The data:
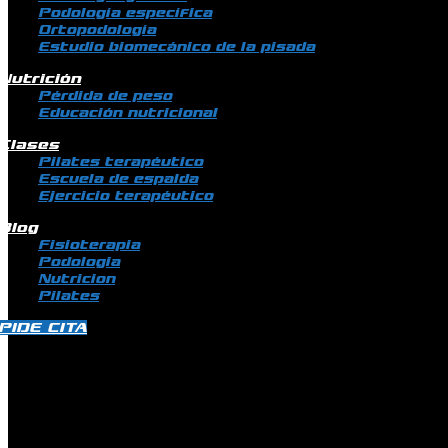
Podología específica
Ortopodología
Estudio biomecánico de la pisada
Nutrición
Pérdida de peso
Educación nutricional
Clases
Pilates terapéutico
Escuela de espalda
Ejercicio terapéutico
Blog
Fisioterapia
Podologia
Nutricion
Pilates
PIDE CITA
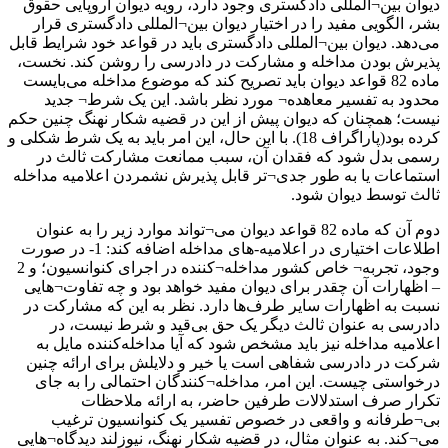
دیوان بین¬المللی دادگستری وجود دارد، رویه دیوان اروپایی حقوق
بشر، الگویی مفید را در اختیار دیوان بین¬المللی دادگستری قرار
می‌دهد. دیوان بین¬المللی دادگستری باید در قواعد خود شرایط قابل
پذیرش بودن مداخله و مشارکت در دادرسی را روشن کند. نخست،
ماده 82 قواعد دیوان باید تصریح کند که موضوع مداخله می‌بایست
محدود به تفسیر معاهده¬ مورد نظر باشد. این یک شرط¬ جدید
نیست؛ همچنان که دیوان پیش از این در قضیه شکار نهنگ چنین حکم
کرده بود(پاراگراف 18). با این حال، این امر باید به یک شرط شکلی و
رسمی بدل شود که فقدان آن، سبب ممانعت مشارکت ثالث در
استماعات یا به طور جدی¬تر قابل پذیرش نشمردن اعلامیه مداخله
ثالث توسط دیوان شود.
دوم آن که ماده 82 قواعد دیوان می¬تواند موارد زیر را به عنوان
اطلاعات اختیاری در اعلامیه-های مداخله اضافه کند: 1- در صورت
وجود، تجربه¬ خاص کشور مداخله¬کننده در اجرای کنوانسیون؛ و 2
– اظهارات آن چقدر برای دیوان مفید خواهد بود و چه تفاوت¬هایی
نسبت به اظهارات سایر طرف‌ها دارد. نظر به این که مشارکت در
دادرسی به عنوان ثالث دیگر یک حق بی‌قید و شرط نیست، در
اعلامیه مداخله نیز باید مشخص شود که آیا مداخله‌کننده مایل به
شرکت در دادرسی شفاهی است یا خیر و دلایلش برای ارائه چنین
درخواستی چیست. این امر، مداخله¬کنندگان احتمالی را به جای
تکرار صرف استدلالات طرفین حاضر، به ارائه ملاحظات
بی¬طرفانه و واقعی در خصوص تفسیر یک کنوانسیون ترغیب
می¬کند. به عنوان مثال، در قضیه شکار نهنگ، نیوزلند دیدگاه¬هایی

Exercise instructions:
Print nothing except the lines above from the one containing "Ejercicio terapéutico" down to the one containing "کرده بود(پاراگراف 18).", both included, exactly as written and free of pictures.

Reply to the task:
Ejercicio terapéutico
Blog
Fisioterapia
Podologia
Nutricion
Pilates
PIDE CITA
دیوان بین¬المللی دادگستری وجود دارد، رویه دیوان اروپایی حقوق
بشر، الگویی مفید را در اختیار دیوان بین¬المللی دادگستری قرار
می‌دهد. دیوان بین¬المللی دادگستری باید در قواعد خود شرایط قابل
پذیرش بودن مداخله و مشارکت در دادرسی را روشن کند. نخست،
ماده 82 قواعد دیوان باید تصریح کند که موضوع مداخله می‌بایست
محدود به تفسیر معاهده¬ مورد نظر باشد. این یک شرط¬ جدید
نیست؛ همچنان که دیوان پیش از این در قضیه شکار نهنگ چنین حکم
کرده بود(پاراگراف 18). با این حال، این امر باید به یک شرط شکلی و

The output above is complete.